- PROBLEM DESCRIPTION -
From the entries, filter out every line that lacks "pixels" and copy the rest.

- EXTRACTED RECORDS -
++++++++
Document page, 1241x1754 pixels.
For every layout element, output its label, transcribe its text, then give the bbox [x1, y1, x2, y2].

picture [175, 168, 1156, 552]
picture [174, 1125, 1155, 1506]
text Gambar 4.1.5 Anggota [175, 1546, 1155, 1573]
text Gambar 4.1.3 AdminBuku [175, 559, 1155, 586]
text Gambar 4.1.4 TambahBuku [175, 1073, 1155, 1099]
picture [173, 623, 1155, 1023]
++++++++
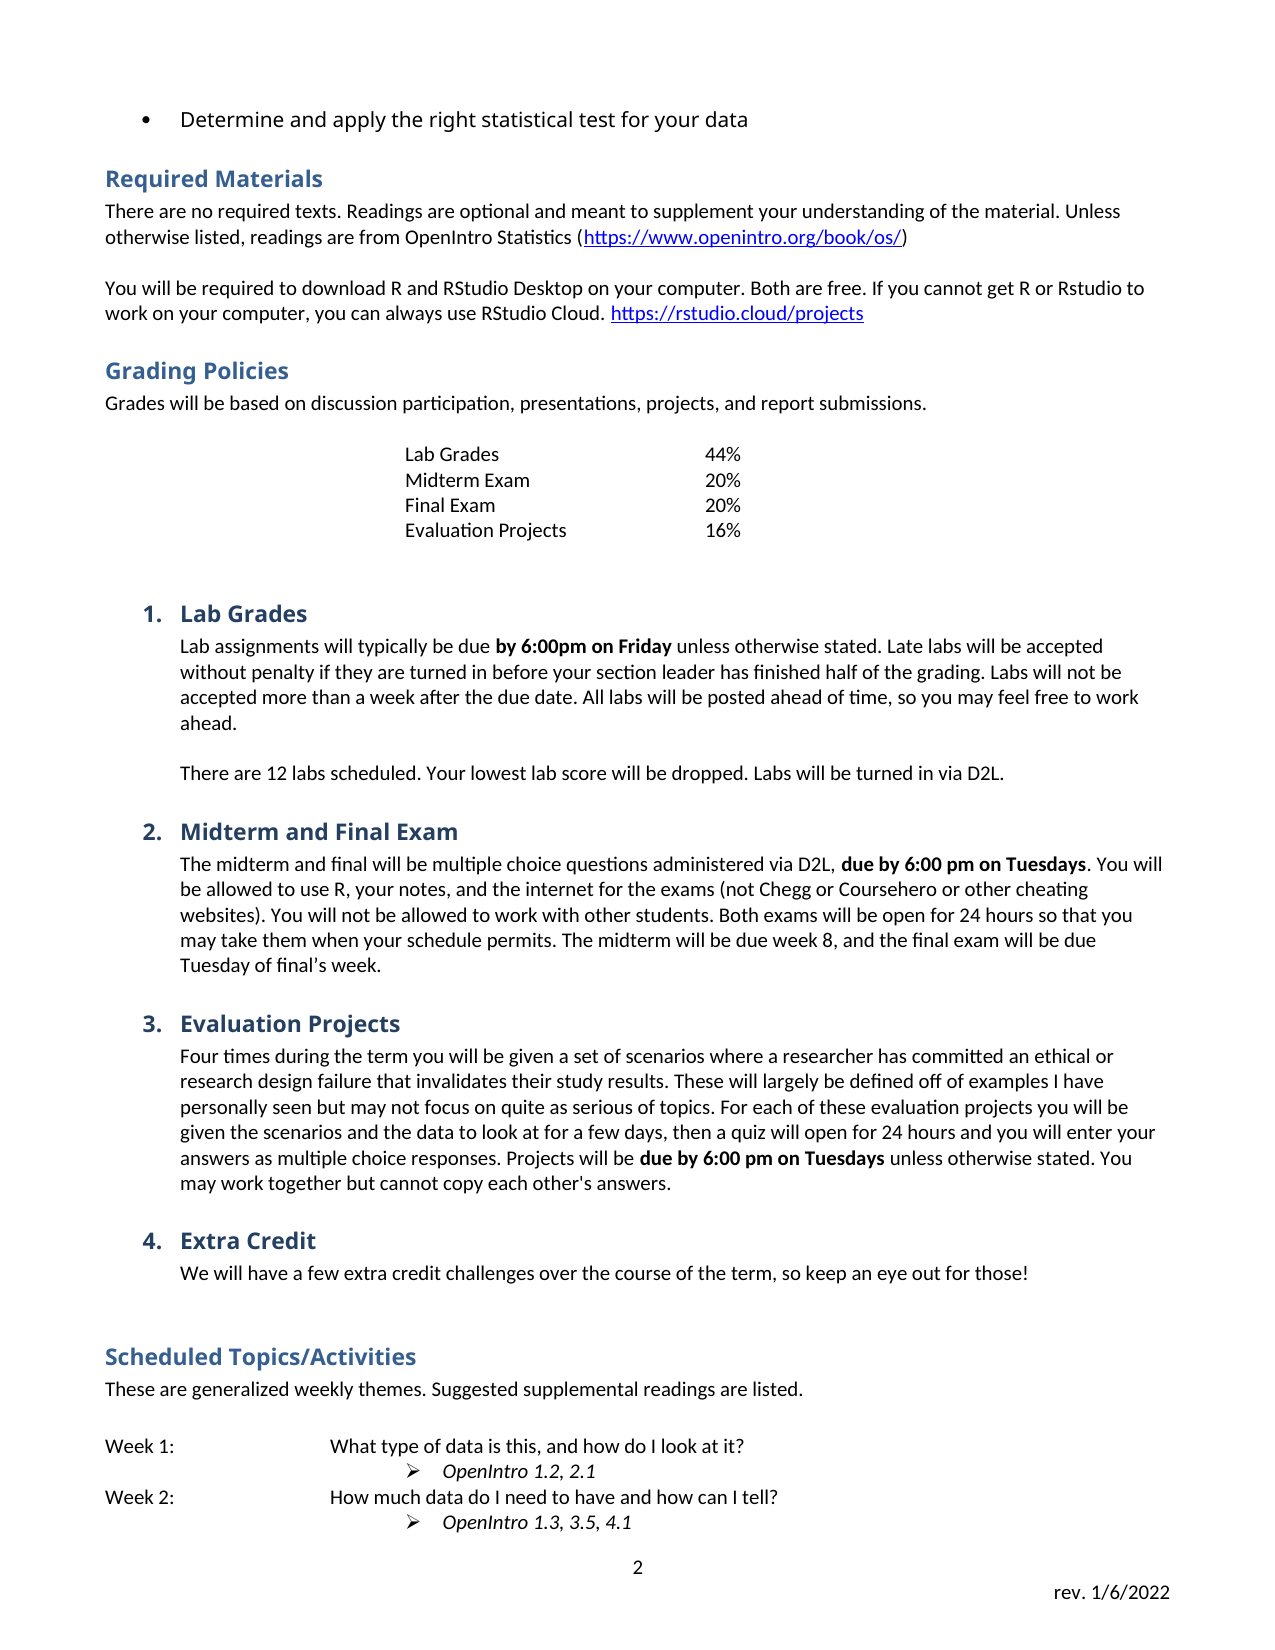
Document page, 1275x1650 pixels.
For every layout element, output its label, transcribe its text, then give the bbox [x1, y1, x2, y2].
++++++++
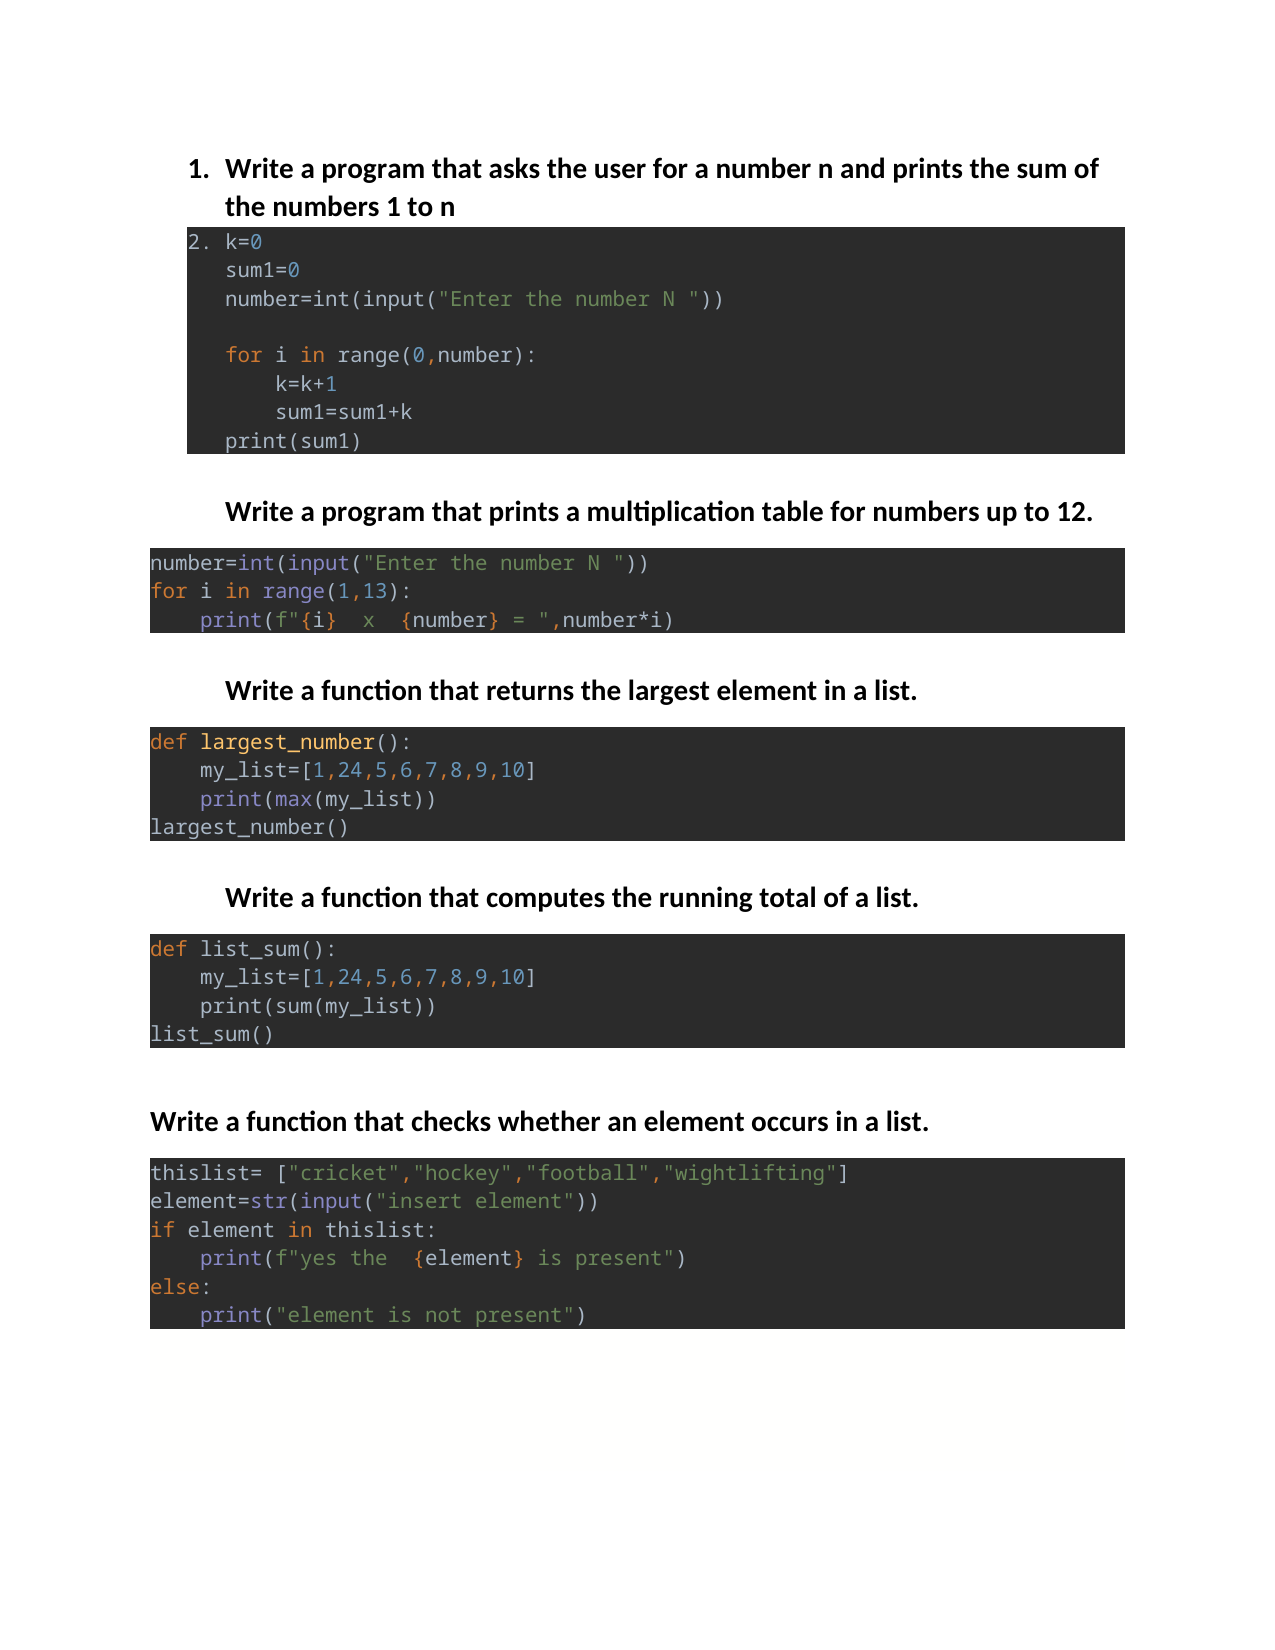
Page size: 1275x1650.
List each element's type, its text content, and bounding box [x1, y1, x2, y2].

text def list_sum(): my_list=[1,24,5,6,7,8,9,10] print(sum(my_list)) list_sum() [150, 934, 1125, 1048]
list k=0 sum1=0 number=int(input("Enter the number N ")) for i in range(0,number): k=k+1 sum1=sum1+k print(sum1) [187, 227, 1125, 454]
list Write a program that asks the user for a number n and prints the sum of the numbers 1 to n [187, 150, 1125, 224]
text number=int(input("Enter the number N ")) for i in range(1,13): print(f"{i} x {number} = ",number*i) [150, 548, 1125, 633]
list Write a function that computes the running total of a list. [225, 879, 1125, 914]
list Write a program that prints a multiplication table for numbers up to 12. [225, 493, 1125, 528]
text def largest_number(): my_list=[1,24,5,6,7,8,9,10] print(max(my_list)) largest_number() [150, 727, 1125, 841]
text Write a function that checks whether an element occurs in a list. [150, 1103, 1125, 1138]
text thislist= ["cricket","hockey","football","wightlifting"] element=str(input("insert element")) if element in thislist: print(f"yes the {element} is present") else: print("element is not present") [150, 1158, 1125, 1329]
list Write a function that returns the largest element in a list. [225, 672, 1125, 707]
++++++++
- OUTPUT OF THE TASK -
Document page, 1241x1754 pixels.
Document page, 1275x1650 pixels.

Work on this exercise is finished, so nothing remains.